CBK governor Kamau Thugge said the shilling will remain stable on strong foreign currency reserves supported by increased diaspora remittances.
“The shilling has remained strong due to the strong current account, in particular remittances,” said Thugge during the Monetary policy Committee (MPC) meeting on Thursdy, February 6.
The regulator registered a significant increase in the foreign currency reserves during the week ending Thursday, February 6.
The reserves grew from $8,877,000,000 (KSh 1.15 trillion) in the previous month to $9,219,000,000 (KSh 1.195 trillion).
Thugge said this supports up to four (4) months of import cover, indicating the stability of the shilling.
“The usable foreign exchange reserves remained adequate at USD 9,219 million (4.7 months of import cover) as of February 6. This meets the CBK’s statutory requirement to endeavour to maintain at least 4 months of import cover,” said Thugge.
Speaking exclusively to TUKO.co.ke, market analyst at FXPesa Rufas Kamau explained that the reduction in CBK base rate by 50 basis points will ignite economic growth, thus enhancing the exchange rate stability.
“Kenya shilling remains steady, and its outlook seems stable.
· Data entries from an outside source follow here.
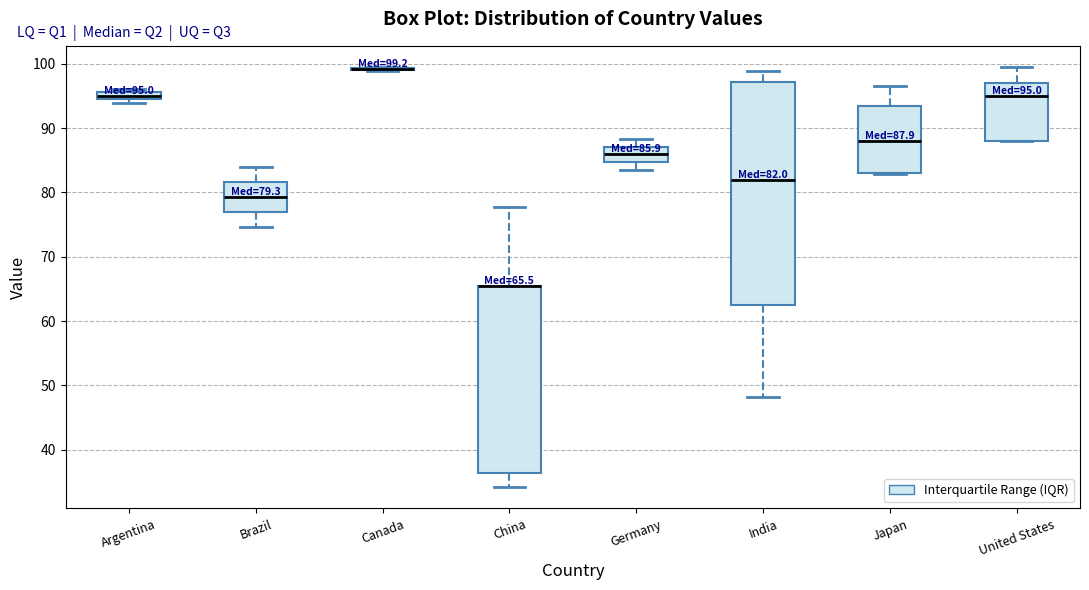

Comparing the boxes themselves (not the whiskers), which one is the tallest?

India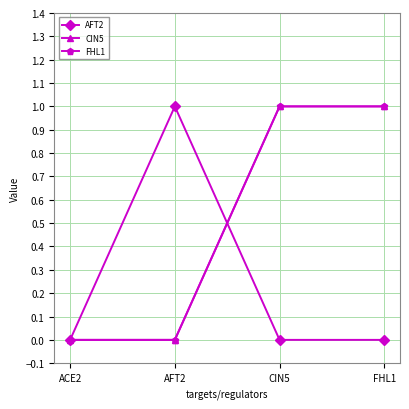

At which label is FHL1 closest to 0?

ACE2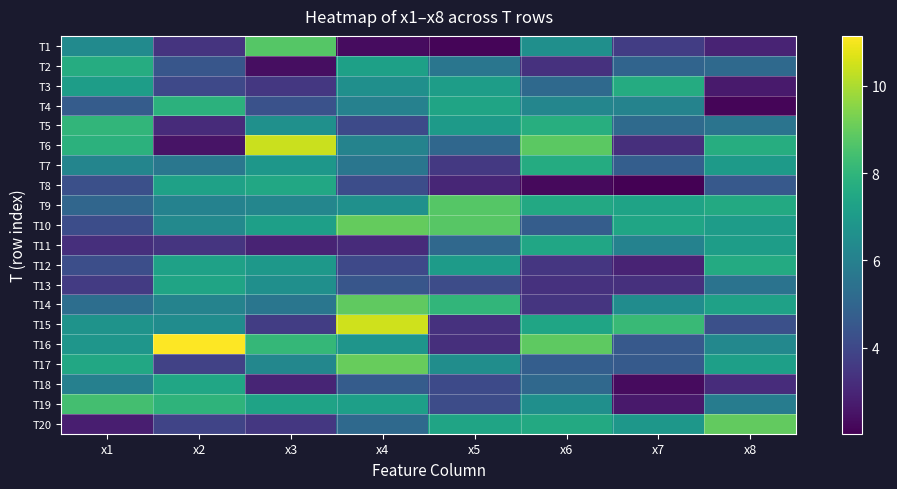

Reading left to right, transcribe all the data shown in this chart.

T1: x1=6.4	x2=3.4	x3=8.7	x4=2.3	x5=2.2	x6=6.6	x7=3.7	x8=2.9
T2: x1=7.7	x2=4.5	x3=2.4	x4=7.2	x5=5.6	x6=3.3	x7=5.0	x8=5.1
T3: x1=7.1	x2=4.0	x3=3.5	x4=6.6	x5=7.1	x6=5.2	x7=7.6	x8=2.7
T4: x1=4.7	x2=7.9	x3=4.3	x4=6.0	x5=7.3	x6=6.2	x7=6.1	x8=2.1
T5: x1=8.0	x2=3.1	x3=6.6	x4=4.1	x5=7.0	x6=7.7	x7=5.2	x8=5.5
T6: x1=7.9	x2=2.5	x3=10.4	x4=6.1	x5=5.1	x6=8.8	x7=3.3	x8=7.7
T7: x1=6.2	x2=5.6	x3=6.8	x4=5.6	x5=3.5	x6=7.6	x7=4.8	x8=7.0
T8: x1=4.3	x2=7.2	x3=7.5	x4=4.2	x5=3.0	x6=2.3	x7=2.0	x8=4.6
T9: x1=5.1	x2=6.1	x3=6.2	x4=6.6	x5=8.8	x6=7.5	x7=7.3	x8=7.5
T10: x1=4.2	x2=6.3	x3=7.2	x4=9.0	x5=8.8	x6=4.7	x7=7.4	x8=7.1
T11: x1=3.3	x2=3.5	x3=3.0	x4=3.1	x5=5.1	x6=7.4	x7=6.1	x8=7.1
T12: x1=4.2	x2=7.3	x3=6.9	x4=4.1	x5=7.0	x6=3.5	x7=2.9	x8=7.6
T13: x1=3.6	x2=7.4	x3=6.6	x4=4.5	x5=4.2	x6=3.3	x7=3.3	x8=5.5
T14: x1=5.3	x2=6.1	x3=5.6	x4=8.9	x5=8.0	x6=3.4	x7=6.5	x8=7.2
T15: x1=6.7	x2=6.5	x3=3.7	x4=10.5	x5=3.3	x6=7.4	x7=8.2	x8=4.2
T16: x1=6.8	x2=11.1	x3=8.1	x4=6.8	x5=3.3	x6=8.9	x7=4.6	x8=6.3
T17: x1=7.5	x2=3.8	x3=6.2	x4=9.0	x5=6.5	x6=4.7	x7=4.6	x8=7.2
T18: x1=6.0	x2=7.4	x3=3.0	x4=4.7	x5=4.1	x6=5.1	x7=2.3	x8=3.2
T19: x1=8.4	x2=8.0	x3=7.3	x4=7.2	x5=4.2	x6=6.6	x7=2.7	x8=5.9
T20: x1=2.8	x2=3.9	x3=3.5	x4=5.1	x5=7.3	x6=7.6	x7=6.9	x8=9.0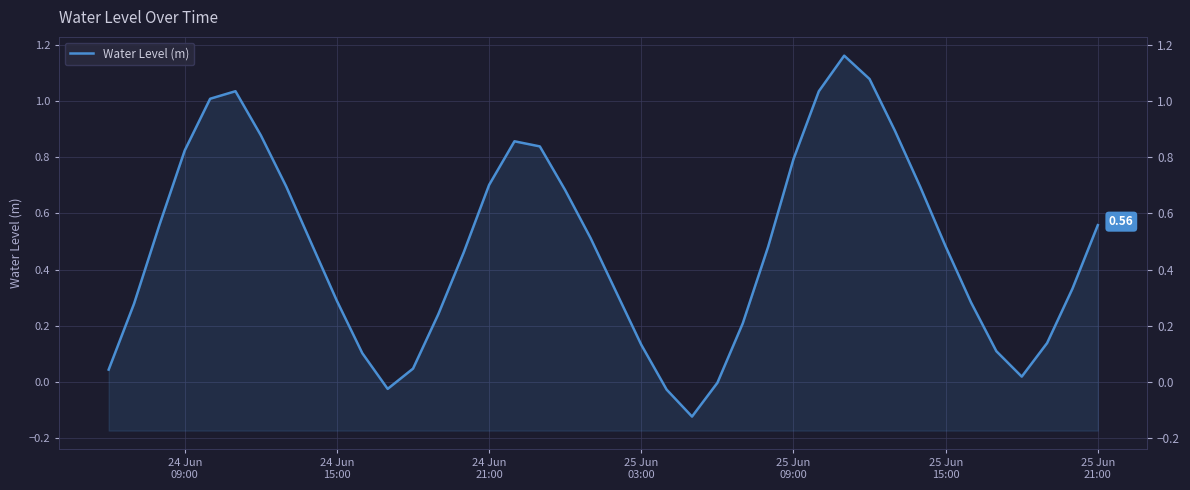

How many series are shown in this chart?

1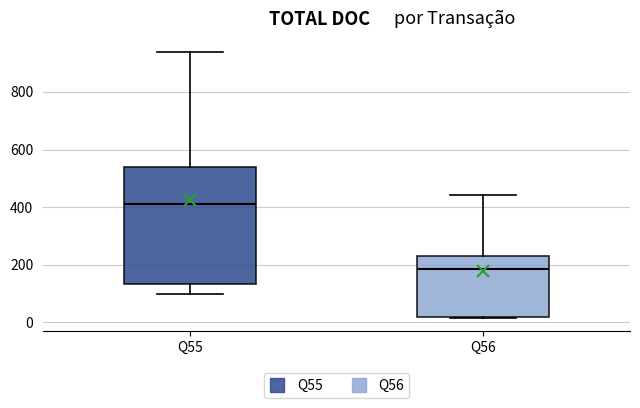

Where does the upper whisker of the box for Q56 end on the y-axis? The values are not printed on the chart, so give them approximately, as read against the axis.

440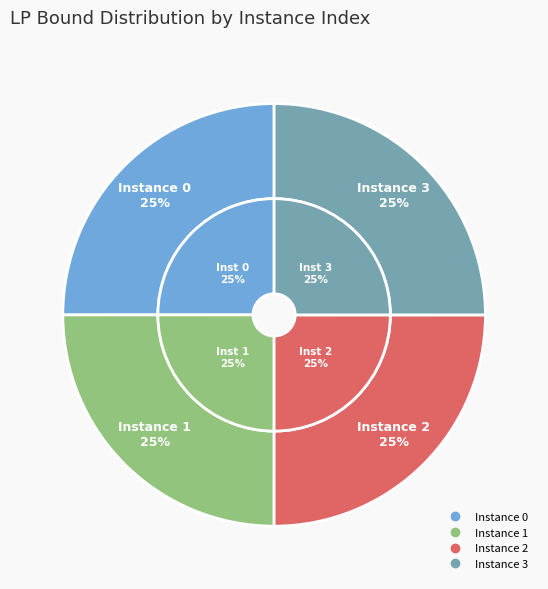

Is it true that 1 is 25% of the pie?

True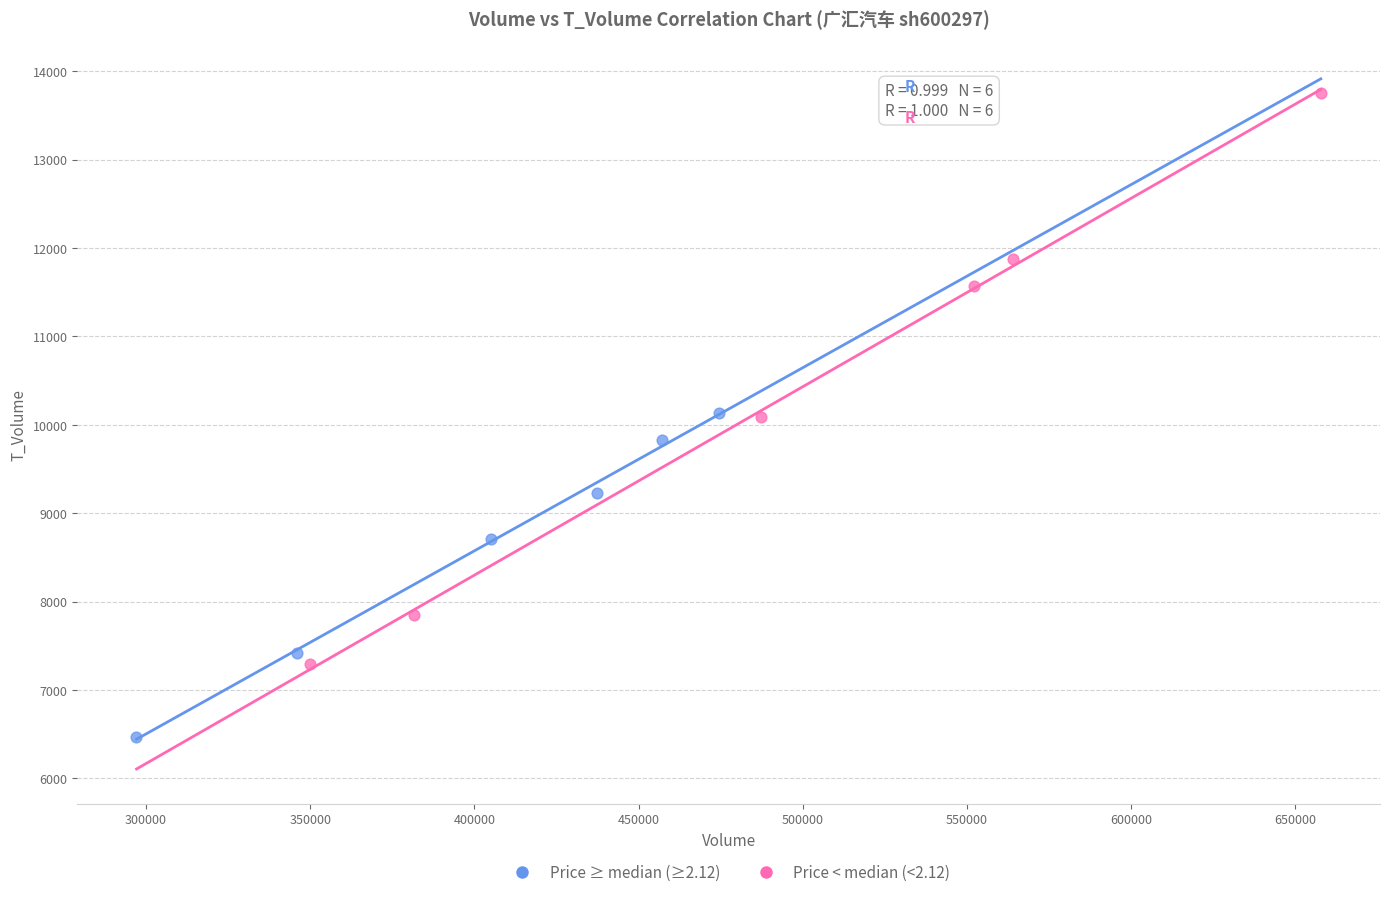

Which series reaches the maximum Y coordinate?

Price < median (<2.12)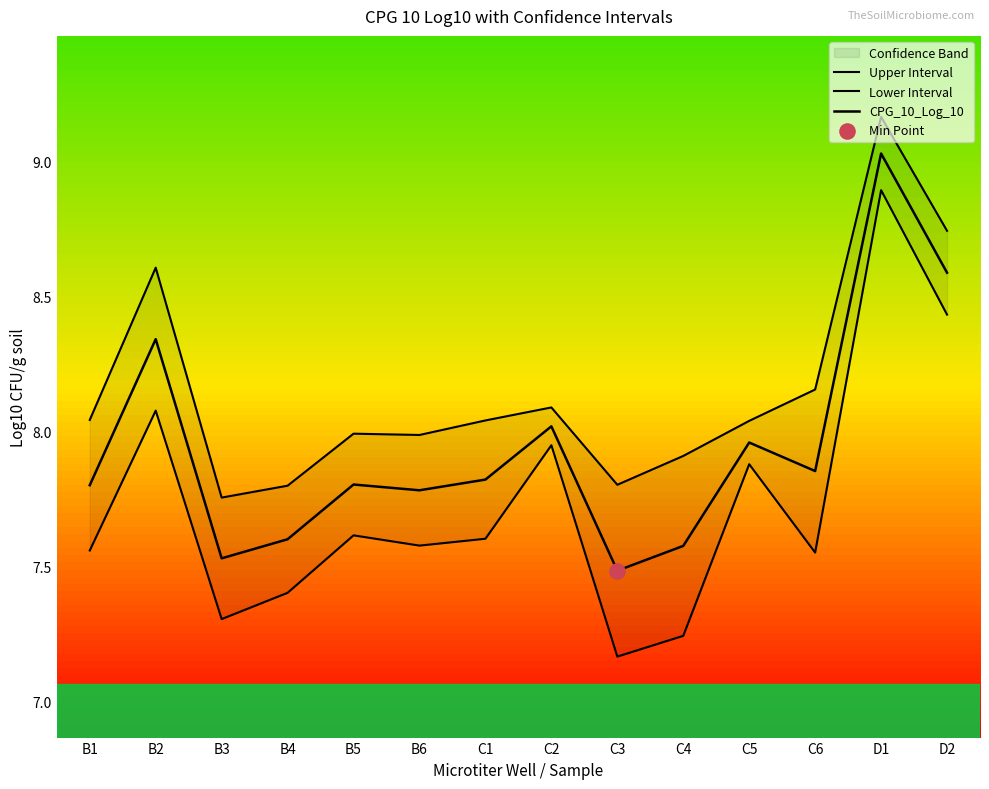

At which category is the sum across all series the highest?

D1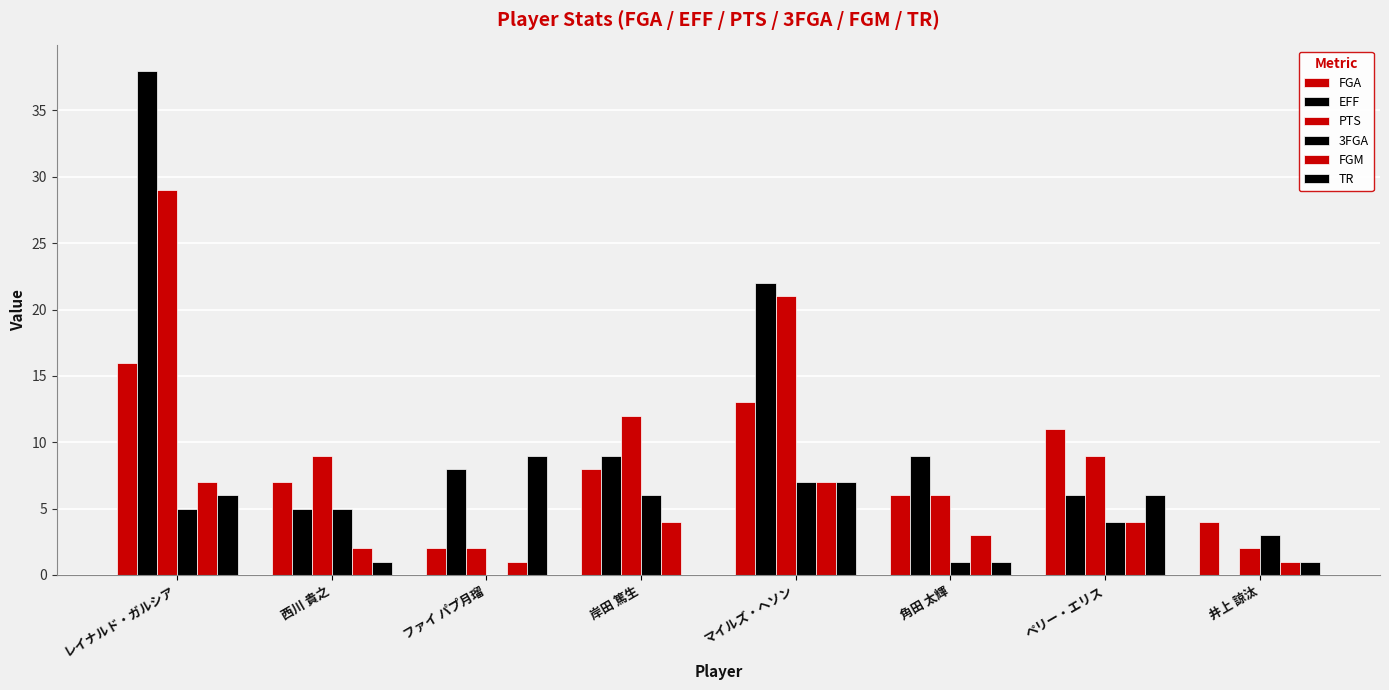

How many positive values does the 3FGA series have?

7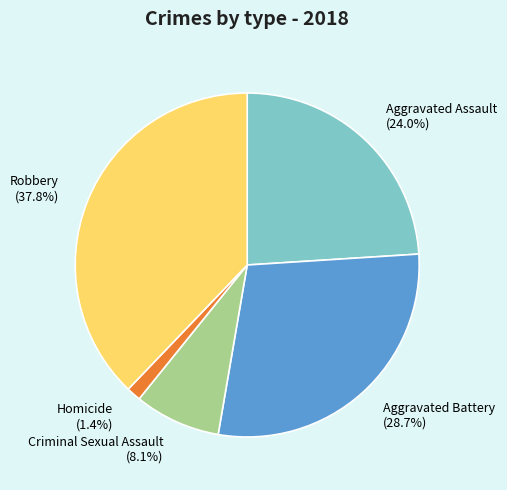

The Criminal Sexual Assault slice represents 8% of the pie. True or false?

True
The CBK reduction of interest rates by 50 basis points to 10.75% is a welcome move in support of economic activities, which will revive the economy that was heading for a recession,” Kamau explained.
What’s the new CBK interest rate?
The Central Bank of Kenya (CBK) reduced the base lending rate from 11.25% to 10.75% in February 2025
CBK said the easing of the monetary policy stance was aimed at enhancing economic activities and ensuring the exchange rate stability
The regulator warned commercial banks to lower their interest rates accordingly or face penalties.
The banking regulator’s decision sparked debate among Kenyans, who shared their experiences in accessing credit from their banks.